Italian marbles are undisputed excellence at an international level. Indeed, marble is a truly unique material, not only because it is millenary, but also because of its incredible resistance, which makes it a timeless, unique, and precious natural stone. Precisely thanks to its color, veins, particular brightness, and the possibility of working it in many different ways, marble has always been a material greatly loved by artists, architects, and planners. But what makes this material so great?
the difference between geological marble and commercial marble
Italian marble has always evoked an idea of purity, luxury, and elegance, of which each slab is unique and unrepeatable, not to mention that the Italians were the first in the world to rationalize and perfect the methods of extracting this material. From a geological point of view, we are talking about metamorphic rocks, i.e. rocks that have undergone a transformation during the various geological eras due to the strong pressures and temperatures to which they have been subjected. In particular, the marble formation process begins with the limestones which are transformed by organizing themselves in a different way and thus becoming a new rock. In a commercial sense, however, we define marble as that category of materials with characteristics similar to those of marble, but not necessarily geological. Commercial marbles, in fact, respond to the etymological sense of the Greek term “marmaron” (“to shine”), and are rocks that become shiny through polishing processes and are used in sectors such as architecture and applied arts. Among commercial marbles, for example, there is travertine, a sedimentary rock that forms differently than geological marble.
the extraction and transport of marble in history
Between the age of the ancient Romans and modern times, the techniques of extraction and transport of marble have changed a lot: initially, the only extraction technique used consisted of trench cuts or “ceasurae”, then enlarged with iron and wood wedges, while in the 18th-century explosives were used, which speed up the excavation techniques; however, the real evolution began in the 19th century with the introduction of a cutting-edge technique: the helical wire, which allows you to cut several blocks at the same time. Finally, for about 30 years now marble production companies have been using cutting techniques with diamond wire and diamond discs, operated by numerically controlled machines that work both flat and according to pre-established angles. Obviously, the transport of marble has also changed considerably: while the ancient Romans rolled the marble downstream or used the “lizza”, which was a large wooden sled, today we transport the marble with heavy road vehicles.
the most important marble varieties from north to south
The Rosso di Verona, the Perlato di Sicilia, the Candoglia marble and the Carrara marble are certainly among the most important and precious marbles in Italy.

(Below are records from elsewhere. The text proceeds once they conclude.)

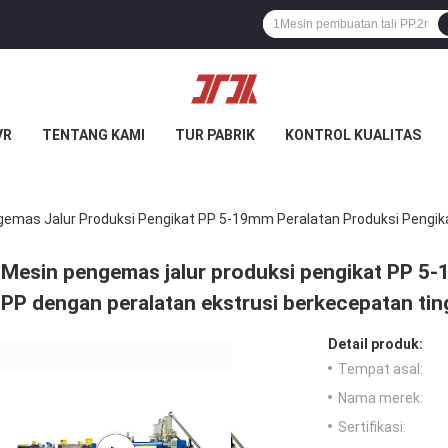
VR
TENTANG KAMI
TUR PABRIK
KONTROL KUALITAS
emas Jalur Produksi Pengikat PP 5-19mm Peralatan Produksi Pengika
Mesin pengemas jalur produksi pengikat PP 5-
PP dengan peralatan ekstrusi berkecepatan tin
Detail produk:
Tempat asal:
Nama merek:
Sertifikasi: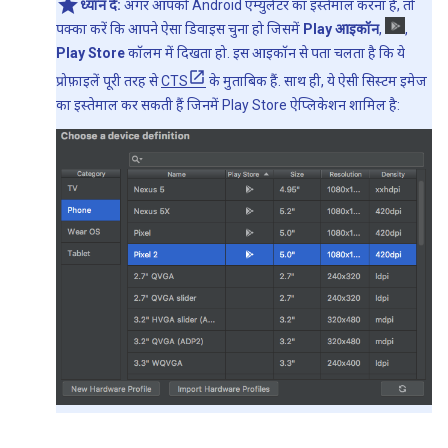
ध्यान दें:
अगर आपको Android एम्युलेटर का इस्तेमाल करना है, तो
पक्का करें कि आपने ऐसा डिवाइस चुना हो जिसमें
Play आइकॉन
,
,
Play Store
कॉलम में दिखता हो. इस आइकॉन से पता चलता है कि ये
प्रोफ़ाइलें पूरी तरह से
CTS
के मुताबिक हैं. साथ ही, ये ऐसी सिस्टम इमेज
का इस्तेमाल कर सकती हैं जिनमें Play Store ऐप्लिकेशन शामिल है: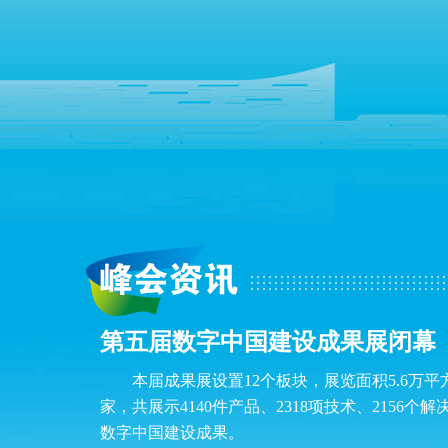
第五届数字中国建设成果展闭幕
本届成果展设置12个板块，展览面积5.6万平
家，共展示4140件产品、2318项技术、2156个
数字中国建设成果。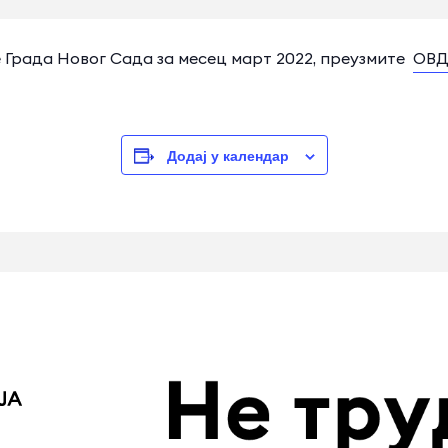
 Града Новог Сада за месец март 2022, преузмите
ОВД
Додај у календар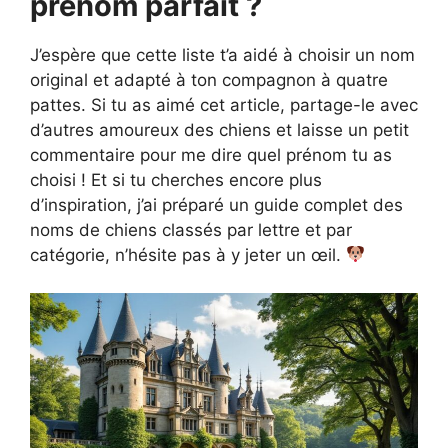
prénom parfait ?
J’espère que cette liste t’a aidé à choisir un nom
original et adapté à ton compagnon à quatre
pattes. Si tu as aimé cet article, partage-le avec
d’autres amoureux des chiens et laisse un petit
commentaire pour me dire quel prénom tu as
choisi ! Et si tu cherches encore plus
d’inspiration, j’ai préparé un guide complet des
noms de chiens classés par lettre et par
catégorie, n’hésite pas à y jeter un œil.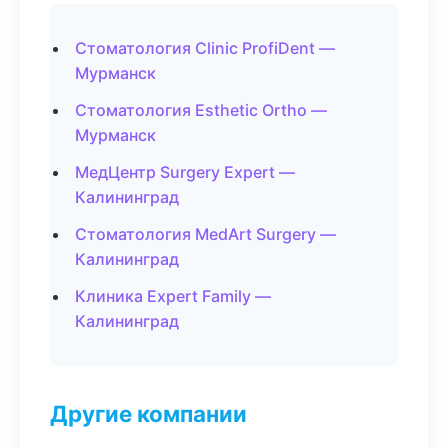
Стоматология Clinic ProfiDent —
Мурманск
Стоматология Esthetic Ortho —
Мурманск
МедЦентр Surgery Expert —
Калининград
Стоматология MedArt Surgery —
Калининград
Клиника Expert Family —
Калининград
Другие компании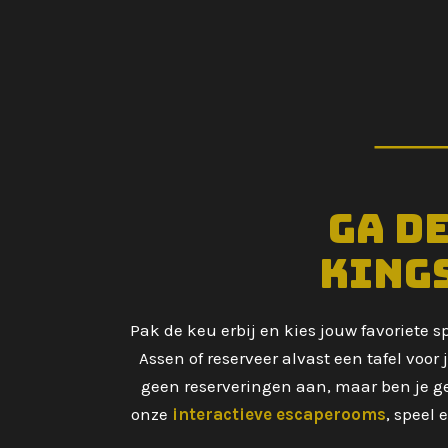
Ga d
Kings
Pak de keu erbij en kies jouw favoriete s
Assen of reserveer alvast een tafel voo
geen reserveringen aan, maar ben je 
onze
interactieve escaperooms
, speel 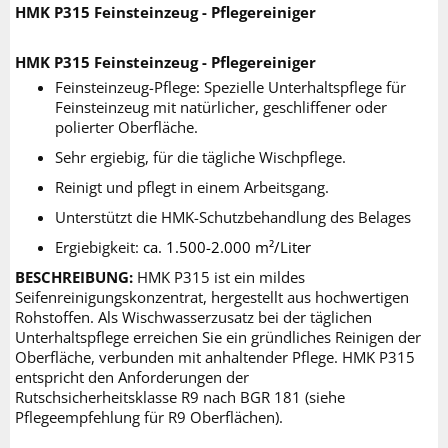
HMK P315 Feinsteinzeug - Pflegereiniger
HMK P315 Feinsteinzeug - Pflegereiniger
Feinsteinzeug-Pflege: Spezielle Unterhaltspflege für
Feinsteinzeug mit natürlicher, geschliffener oder
polierter Oberfläche.
Sehr ergiebig, für die tägliche Wischpflege.
Reinigt und pflegt in einem Arbeitsgang.
Unterstützt die HMK-Schutzbehandlung des Belages
Ergiebigkeit:
ca. 1.500-2.000 m²/Liter
BESCHREIBUNG:
HMK P315 ist ein mildes
Seifenreinigungskonzentrat, hergestellt aus hochwertigen
Rohstoffen. Als Wischwasserzusatz bei der täglichen
Unterhaltspflege erreichen Sie ein gründliches Reinigen der
Oberfläche, verbunden mit anhaltender Pflege. HMK P315
entspricht den Anforderungen der
Rutschsicherheitsklasse R9 nach BGR 181 (siehe
Pflegeempfehlung für R9 Oberflächen).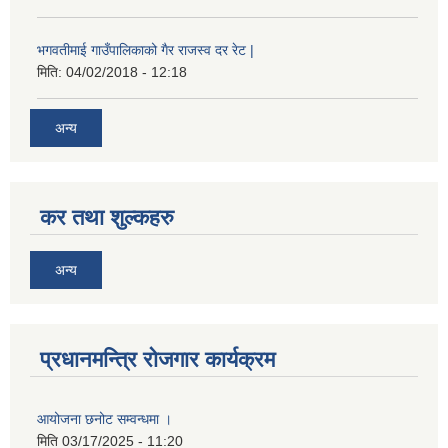
भगवतीमाई गाउँपालिकाको गैर राजस्व दर रेट |
मिति:
04/02/2018 - 12:18
अन्य
कर तथा शुल्कहरु
अन्य
प्रधानमन्त्रि रोजगार कार्यक्रम
आयोजना छनोट सम्वन्धमा ।
मिति
03/17/2025 - 11:20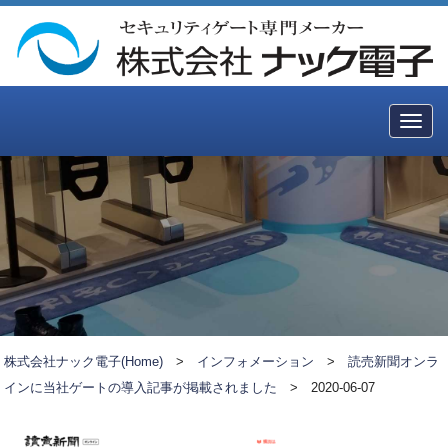
Togg
navig
株式会社ナック電子(Home)
>
インフォメーション
>
読売新聞オンラ
インに当社ゲートの導入記事が掲載されました
>
2020-06-07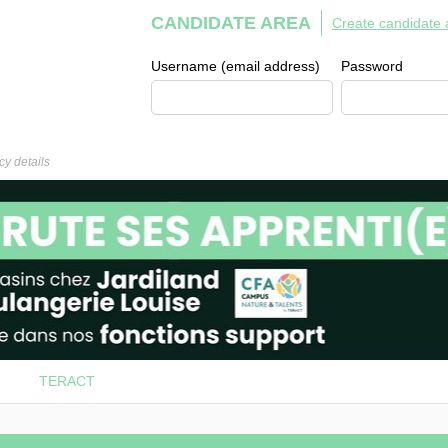
CANDIDATE AREA
Create candidate 
Username (email address)
Password
y details
TERACT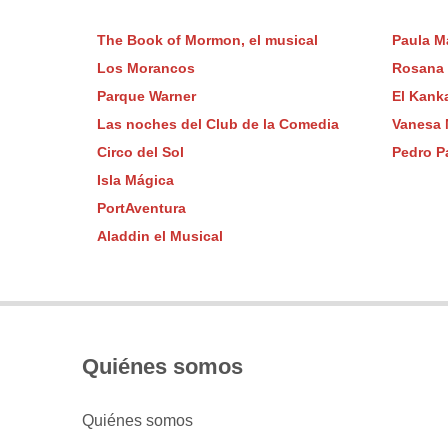
The Book of Mormon, el musical
Paula M
Los Morancos
Rosana
Parque Warner
El Kank
Las noches del Club de la Comedia
Vanesa 
Circo del Sol
Pedro P
Isla Mágica
PortAventura
Aladdin el Musical
Quiénes somos
Quiénes somos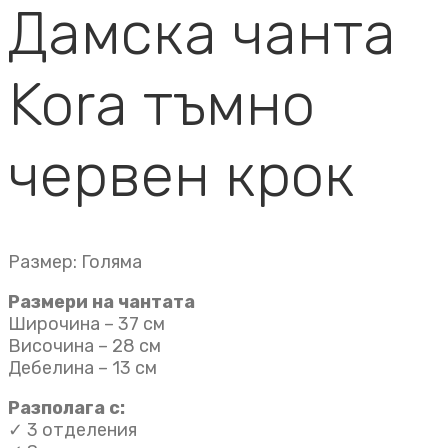
Дамска чанта
Kora тъмно
червен крок
Размер: Голяма
Размери на чантата
Широчина – 37 см
Височина – 28 см
Дебелина – 13 см
Разполага с:
✓ 3 отделения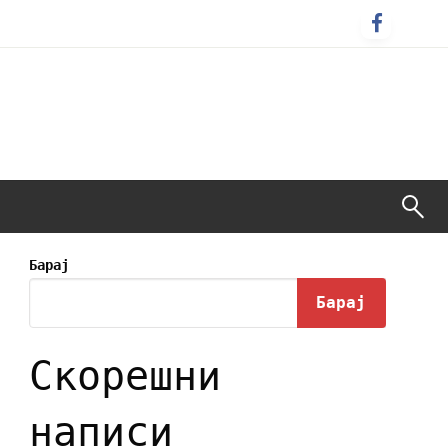
Барај
Барај
Скорешни
написи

- Rosso di Verona, as the name already suggests, is a marble that stands out for its color tending towards red-brick. Based on the concentration levels of iron oxide, this marble can go from red to pink. Given its unique color, this marble is mainly used for interior finishes and to make modern marble fireplaces;
- Perlato di Sicilia, also known as “Botticino di Sicilia”, is extracted from the quarries of Custonaci, in the province of Trapani. The background of this marble is ivory in color and the veins are brown, dotted with patches that recall the texture of mother-of-pearl;
- Candoglia marble is a pink marble that has the oldest history of all; already known in Roman times, it was used for the Milan Cathedral, but today it has become very rare and difficult to extract;
- Carrara marble is the excellence of our country, which is divided into some variants with more or less gray veins, extracted from the Apuan Alps in Tuscany and used in sculpture, architecture, and interior décor.